We had to rush as we wanted to perform our Jamarat or the ritual of stone-throwing before Maghrib. Alhamdullilah despite feeling exhausted, we reached on time. Feeling exhausted and hungry after a whole day on foot, we gratefully accepted the food and soda that people were offering. After a short rest, we headed back for camp.
It was then when a sudden rainstorm hit Mina. I, too, fell suddenly ill and felt drained of energy (never drink soda on an empty stomach!). To make matters worse, our normal route back was blocked and we had to take a detour. Separated from our Mutawwif who were assisting a few pilgrims that were held back, we were lost! It is moments such as this that having faith in Allah is vital.
Barely able to pull myself up, an elderly Moroccan pilgrim who was also in our group helped me up and held my hand tightly throughout the journey back, never once letting go. With the rain pouring and people scouring for shelter, Indonesian pilgrims took us in sheltering us from the sudden downpour, offering hot drinks and snacks as well as assisting us back to our tent.

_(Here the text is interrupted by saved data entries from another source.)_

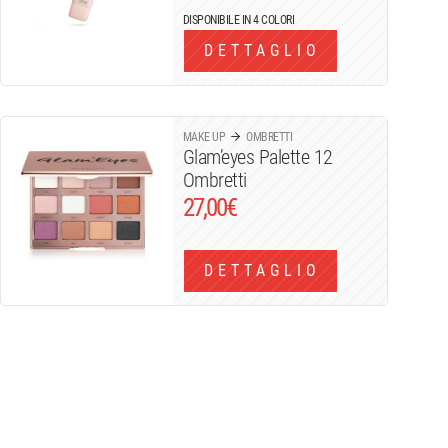
DISPONIBILE IN 4 COLORI
DETTAGLIO
MAKE UP
OMBRETTI
Glam’eyes Palette 12
Ombretti
27,00
€
DETTAGLIO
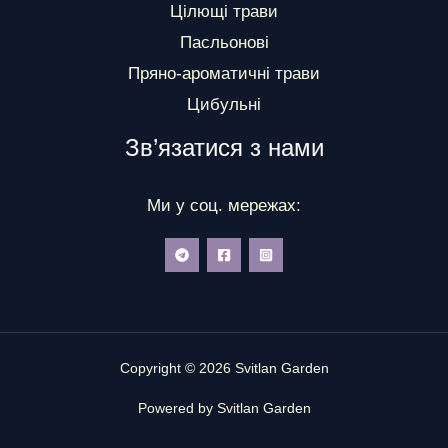
Цілющі трави
Пасльонові
Пряно-ароматичні трави
Цибульні
Зв’язатися з нами
Ми у соц. мережах:
Copyright © 2026 Svitlan Garden
Powered by Svitlan Garden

Hajj ingrained in me the importance of being compassionate to others and to treat them fairly, to be humble before the Almighty, it acts as a constant reminder to persevere and have faith in Allah during times of need and despair as well as to be patient when faced with any test.
Even though I went unaccompanied by family, I came back forming new bonds with pilgrims who would later be like family and we continue visiting one another regularly.
Although performed once, Hajj definitely was an experience that I will bring with me for the rest of my life.